Passage:
---------------
A bit more on global debt issues, spurred by the @petersgoodman article.

As noted in the NYT, debt service deferral cannot be the only way to help low income countries, as not all low income countries are highly indebted.

Yet some countries really do have too much debt

1/x
As the chart above shows, African countries borrowed heavily between 2010 and 2019 -- so external debt, net of reserves, rose from around $100b to over $400b ...

That's a problem now, as exports (needed to repay external debt) are down. External debt is now 2x exports

2/x
And since most of the new debt has come from Chinese policy banks and the bond market not traditional bilateral lenders or the MDBs, it carries a fairly high (for Africa) interest rate. Interest payments are rising faster than total debt

3/x
Focusing narrowly on public debt to GDP imo misses the real problem: project finance often is off the public balance sheet, and a lot of Africa's externa debt carries a relatively high interest rate. Interest payments relative to exports are back at pre-HIPC levels

4/x
The G-20's DSSI tried to treat all low income debt countries debt uniformly, but it didn't really work.

The bulk of both China's debt and bonded debt is concentrated in 10 of the 70 countries. The distribution is not uniform ...

5/x
For the heavily indebted countries (Angola, where the IMF continues to ignore the concerns about sustainability in its program; Zambia; Laos, Mozambique and probably others) the modest short-term payments deferral provided by the DSSI is simply insufficient.

6/x
For others, deferring payments in 2020 and the first half of 2021 for 2-3 years only adds to the debt service spike created by the pattern of existing bond amortizations. It doesn't actually help much -- a broader restructuring is needed to give time for a real recovery

7/x
And finally for the bulk of the DSSI countries, even with full Chinese policy bank participation, there just isn't that much bilateral debt coming due. Help needs to come through different channels

8/x
That is why in my view it was a mistake to think of debt service suspension as the primary way of supporting low income countries in a pandemic.
---------------
Extracted records:
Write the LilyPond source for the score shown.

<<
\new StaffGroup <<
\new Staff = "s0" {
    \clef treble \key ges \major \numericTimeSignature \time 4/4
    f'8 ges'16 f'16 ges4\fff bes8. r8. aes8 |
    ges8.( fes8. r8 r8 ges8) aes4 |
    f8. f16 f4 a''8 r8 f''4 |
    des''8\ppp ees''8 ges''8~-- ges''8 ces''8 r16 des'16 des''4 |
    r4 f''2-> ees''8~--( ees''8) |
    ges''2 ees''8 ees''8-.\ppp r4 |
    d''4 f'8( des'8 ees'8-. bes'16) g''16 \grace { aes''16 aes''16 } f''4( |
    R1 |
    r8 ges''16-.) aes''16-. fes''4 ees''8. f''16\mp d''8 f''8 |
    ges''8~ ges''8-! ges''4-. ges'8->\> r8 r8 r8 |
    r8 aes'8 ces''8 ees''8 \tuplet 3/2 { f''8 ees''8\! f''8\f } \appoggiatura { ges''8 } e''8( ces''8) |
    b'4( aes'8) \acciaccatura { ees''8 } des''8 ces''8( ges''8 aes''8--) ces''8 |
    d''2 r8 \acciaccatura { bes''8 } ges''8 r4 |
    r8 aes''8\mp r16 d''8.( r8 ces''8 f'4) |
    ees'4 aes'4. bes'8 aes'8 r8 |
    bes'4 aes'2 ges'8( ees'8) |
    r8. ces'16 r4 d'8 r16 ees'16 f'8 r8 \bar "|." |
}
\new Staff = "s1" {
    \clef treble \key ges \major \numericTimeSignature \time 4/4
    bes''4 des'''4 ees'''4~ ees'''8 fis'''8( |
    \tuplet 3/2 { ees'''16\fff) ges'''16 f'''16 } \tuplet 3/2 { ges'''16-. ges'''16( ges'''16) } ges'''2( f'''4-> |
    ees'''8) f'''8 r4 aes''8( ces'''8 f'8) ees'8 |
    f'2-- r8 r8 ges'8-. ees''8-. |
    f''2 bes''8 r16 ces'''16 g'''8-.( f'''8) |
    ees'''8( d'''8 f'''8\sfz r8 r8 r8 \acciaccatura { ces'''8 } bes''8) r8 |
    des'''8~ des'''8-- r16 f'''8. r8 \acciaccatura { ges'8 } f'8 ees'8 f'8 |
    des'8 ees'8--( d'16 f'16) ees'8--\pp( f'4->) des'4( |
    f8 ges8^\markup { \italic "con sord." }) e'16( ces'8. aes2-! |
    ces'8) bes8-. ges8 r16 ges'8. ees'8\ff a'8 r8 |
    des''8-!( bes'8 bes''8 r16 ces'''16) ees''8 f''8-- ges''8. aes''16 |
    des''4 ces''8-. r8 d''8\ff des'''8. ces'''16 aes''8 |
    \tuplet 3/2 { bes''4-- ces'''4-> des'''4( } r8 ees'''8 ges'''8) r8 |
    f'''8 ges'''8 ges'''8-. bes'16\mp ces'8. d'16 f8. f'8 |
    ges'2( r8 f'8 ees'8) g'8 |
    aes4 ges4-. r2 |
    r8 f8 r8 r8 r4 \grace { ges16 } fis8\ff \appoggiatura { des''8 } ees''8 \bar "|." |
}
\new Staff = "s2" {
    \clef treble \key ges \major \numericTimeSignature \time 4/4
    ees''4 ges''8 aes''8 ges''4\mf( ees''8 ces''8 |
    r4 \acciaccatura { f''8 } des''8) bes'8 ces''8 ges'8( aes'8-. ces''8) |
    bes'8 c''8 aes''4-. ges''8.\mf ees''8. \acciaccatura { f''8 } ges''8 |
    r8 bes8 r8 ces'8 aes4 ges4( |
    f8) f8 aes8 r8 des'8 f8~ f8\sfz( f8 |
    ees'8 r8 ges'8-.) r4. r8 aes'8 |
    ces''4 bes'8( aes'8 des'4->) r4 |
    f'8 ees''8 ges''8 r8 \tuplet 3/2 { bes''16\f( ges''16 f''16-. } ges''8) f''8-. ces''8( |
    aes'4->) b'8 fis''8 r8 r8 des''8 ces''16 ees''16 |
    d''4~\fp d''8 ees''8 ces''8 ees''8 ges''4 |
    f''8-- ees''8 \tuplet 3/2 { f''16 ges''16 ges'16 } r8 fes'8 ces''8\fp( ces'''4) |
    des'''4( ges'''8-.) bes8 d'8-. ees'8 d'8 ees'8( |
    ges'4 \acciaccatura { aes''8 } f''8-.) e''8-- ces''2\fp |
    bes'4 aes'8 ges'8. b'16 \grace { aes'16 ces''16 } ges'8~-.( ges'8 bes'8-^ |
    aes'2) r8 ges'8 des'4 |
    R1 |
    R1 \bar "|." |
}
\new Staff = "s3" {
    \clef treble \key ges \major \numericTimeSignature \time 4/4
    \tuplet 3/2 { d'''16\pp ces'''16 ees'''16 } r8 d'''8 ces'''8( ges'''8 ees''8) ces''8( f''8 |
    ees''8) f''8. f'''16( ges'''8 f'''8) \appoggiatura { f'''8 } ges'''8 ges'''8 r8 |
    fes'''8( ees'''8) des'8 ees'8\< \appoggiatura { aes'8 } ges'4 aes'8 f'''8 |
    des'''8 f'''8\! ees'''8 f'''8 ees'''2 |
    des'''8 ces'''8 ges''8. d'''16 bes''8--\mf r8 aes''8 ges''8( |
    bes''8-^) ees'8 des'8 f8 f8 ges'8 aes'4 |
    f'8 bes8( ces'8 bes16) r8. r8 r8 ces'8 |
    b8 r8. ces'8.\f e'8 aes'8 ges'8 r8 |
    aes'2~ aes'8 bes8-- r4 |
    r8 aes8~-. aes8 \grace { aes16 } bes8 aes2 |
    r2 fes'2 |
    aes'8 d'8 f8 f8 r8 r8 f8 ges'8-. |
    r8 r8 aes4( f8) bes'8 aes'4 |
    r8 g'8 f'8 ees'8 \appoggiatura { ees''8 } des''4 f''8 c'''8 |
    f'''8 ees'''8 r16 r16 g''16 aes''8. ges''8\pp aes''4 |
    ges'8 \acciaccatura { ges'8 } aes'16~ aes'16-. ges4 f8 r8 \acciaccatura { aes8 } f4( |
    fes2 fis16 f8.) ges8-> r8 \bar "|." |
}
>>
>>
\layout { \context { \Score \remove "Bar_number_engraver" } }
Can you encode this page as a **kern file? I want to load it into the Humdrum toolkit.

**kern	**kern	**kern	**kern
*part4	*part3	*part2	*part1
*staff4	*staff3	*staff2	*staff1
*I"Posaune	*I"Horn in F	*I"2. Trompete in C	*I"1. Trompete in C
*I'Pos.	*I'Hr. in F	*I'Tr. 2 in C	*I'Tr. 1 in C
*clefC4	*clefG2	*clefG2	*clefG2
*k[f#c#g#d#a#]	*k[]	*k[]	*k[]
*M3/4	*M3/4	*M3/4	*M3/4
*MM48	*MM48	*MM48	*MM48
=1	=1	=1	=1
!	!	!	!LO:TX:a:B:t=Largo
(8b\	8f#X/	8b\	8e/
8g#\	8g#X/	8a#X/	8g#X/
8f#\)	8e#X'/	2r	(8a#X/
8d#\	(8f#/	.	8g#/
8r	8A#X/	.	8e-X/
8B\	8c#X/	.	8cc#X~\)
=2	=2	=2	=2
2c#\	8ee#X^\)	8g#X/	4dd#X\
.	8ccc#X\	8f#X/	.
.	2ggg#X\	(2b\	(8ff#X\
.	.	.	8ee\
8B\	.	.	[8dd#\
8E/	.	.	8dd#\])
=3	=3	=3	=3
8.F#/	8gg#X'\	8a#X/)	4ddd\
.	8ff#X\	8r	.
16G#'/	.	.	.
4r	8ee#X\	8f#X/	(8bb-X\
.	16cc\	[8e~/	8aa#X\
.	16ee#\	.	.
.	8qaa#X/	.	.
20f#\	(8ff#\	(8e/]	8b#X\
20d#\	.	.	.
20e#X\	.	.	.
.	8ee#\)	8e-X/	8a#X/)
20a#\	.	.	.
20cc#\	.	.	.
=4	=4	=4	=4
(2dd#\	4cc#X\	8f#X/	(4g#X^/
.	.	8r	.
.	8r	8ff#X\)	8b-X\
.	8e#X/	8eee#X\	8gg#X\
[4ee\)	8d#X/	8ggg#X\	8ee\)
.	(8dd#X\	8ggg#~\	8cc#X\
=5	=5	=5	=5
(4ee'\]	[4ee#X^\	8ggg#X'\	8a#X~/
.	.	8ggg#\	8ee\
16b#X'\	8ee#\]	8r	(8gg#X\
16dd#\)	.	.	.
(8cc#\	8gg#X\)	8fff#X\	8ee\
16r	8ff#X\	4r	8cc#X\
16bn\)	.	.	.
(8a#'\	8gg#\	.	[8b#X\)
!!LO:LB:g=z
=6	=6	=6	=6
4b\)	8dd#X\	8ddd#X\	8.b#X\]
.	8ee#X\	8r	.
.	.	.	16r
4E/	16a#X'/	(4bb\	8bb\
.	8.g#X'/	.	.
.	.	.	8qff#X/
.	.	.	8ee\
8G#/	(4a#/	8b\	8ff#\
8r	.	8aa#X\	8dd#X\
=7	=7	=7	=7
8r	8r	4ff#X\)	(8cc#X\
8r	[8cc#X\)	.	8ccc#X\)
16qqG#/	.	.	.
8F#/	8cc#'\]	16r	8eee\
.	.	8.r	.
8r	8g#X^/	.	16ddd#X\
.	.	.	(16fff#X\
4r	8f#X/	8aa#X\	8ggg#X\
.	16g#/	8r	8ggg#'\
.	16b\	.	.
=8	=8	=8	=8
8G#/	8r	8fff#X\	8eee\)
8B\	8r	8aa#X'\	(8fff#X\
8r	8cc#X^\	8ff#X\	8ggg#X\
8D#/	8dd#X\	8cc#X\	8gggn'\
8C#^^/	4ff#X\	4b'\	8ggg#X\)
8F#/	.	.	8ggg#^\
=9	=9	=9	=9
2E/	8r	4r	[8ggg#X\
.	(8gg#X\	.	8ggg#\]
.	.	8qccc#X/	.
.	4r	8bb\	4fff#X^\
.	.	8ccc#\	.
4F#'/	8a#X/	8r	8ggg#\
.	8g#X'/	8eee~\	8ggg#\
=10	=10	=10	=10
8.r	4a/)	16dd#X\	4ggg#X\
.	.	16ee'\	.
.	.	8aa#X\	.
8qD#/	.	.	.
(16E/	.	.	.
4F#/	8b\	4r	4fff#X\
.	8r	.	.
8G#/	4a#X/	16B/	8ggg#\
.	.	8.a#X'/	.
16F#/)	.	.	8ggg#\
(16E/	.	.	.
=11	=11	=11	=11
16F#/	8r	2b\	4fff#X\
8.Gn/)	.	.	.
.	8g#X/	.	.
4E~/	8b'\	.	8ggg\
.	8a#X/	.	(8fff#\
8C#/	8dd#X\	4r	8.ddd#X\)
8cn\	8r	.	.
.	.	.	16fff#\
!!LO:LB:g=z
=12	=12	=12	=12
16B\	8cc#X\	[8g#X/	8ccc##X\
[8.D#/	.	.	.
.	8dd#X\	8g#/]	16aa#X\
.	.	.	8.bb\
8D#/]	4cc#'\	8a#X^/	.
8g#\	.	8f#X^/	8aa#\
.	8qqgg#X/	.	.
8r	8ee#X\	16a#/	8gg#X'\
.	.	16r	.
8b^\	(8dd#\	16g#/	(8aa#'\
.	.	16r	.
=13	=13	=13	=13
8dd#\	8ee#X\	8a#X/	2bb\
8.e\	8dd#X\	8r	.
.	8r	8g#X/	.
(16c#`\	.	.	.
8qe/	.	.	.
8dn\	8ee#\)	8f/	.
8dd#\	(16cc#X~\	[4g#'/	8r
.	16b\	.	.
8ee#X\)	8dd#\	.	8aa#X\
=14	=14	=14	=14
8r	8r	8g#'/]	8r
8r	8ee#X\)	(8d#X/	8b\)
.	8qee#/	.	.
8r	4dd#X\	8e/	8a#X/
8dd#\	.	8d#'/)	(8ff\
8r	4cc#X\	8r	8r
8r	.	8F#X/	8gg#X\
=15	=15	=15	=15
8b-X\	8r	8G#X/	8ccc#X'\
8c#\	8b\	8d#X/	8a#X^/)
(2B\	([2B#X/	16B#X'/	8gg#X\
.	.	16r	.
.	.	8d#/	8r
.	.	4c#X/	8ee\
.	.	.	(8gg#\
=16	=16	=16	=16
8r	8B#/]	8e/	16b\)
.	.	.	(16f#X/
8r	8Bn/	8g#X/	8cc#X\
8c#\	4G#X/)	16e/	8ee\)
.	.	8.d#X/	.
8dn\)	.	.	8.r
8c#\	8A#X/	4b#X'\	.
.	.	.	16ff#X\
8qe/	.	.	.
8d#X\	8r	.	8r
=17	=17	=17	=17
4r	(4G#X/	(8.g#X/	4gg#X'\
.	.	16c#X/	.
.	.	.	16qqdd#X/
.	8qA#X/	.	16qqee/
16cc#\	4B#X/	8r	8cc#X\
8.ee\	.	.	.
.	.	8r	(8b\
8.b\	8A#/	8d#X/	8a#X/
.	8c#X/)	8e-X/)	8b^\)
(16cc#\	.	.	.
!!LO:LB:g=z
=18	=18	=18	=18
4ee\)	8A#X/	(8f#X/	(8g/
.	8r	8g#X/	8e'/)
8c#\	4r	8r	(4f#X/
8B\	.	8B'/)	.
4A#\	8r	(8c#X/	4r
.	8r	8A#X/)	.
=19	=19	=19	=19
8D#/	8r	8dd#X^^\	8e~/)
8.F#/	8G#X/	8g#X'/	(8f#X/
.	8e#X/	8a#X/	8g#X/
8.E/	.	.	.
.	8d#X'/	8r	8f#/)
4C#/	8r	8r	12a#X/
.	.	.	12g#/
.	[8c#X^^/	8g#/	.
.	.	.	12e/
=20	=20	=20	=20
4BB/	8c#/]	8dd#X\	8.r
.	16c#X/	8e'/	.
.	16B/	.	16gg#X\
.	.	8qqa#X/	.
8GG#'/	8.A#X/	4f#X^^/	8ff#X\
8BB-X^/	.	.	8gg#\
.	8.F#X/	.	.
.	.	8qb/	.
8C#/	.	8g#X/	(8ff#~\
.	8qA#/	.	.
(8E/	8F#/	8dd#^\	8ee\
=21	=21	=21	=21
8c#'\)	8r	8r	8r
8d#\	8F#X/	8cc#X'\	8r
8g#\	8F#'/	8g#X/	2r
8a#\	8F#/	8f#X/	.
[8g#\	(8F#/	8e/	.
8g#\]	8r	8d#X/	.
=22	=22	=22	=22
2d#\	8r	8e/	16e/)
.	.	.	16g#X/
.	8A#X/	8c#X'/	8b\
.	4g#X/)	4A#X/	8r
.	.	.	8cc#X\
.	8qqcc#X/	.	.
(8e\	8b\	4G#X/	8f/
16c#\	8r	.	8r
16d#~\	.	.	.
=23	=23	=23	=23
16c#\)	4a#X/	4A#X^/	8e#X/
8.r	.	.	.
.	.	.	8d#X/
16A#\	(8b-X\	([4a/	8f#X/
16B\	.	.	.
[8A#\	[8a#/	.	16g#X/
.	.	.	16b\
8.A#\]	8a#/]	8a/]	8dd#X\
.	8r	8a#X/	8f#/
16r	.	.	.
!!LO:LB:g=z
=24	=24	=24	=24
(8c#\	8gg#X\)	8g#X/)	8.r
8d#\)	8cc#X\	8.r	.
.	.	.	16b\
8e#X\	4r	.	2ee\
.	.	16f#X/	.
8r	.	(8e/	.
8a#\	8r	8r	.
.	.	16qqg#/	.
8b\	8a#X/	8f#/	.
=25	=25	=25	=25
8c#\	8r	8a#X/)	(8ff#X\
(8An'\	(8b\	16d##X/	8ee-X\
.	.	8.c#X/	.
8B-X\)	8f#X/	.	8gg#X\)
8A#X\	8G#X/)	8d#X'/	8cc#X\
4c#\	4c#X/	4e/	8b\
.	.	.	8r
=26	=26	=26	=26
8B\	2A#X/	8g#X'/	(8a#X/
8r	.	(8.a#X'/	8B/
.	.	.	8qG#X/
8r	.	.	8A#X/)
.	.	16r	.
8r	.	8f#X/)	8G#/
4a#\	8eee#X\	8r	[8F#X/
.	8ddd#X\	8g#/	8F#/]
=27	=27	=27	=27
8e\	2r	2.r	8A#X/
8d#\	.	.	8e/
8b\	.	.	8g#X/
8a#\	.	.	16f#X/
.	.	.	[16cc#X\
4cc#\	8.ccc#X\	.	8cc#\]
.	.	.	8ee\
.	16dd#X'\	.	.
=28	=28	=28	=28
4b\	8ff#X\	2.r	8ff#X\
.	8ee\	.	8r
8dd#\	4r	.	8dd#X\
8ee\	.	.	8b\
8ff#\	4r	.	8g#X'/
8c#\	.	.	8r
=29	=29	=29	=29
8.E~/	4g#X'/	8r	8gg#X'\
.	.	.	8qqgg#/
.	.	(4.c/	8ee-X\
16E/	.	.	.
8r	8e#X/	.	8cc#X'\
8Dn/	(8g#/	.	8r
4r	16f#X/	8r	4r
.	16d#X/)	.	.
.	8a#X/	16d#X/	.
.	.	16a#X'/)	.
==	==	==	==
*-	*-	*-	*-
---------------
Task to complete:
Answer these questions from the debt thread.
1. Over which years did African countries borrow heavily?
2. How large is external debt now compared with exports?
3. In how many of the 70 countries is the bulk of China's debt and bonded debt concentrated?
The data comes from a separate source unrelated to the debt thread.

Output for this exercise:
1. Between 2010 and 2019.
2. External debt is now 2x exports.
3. In 10 of the 70 countries.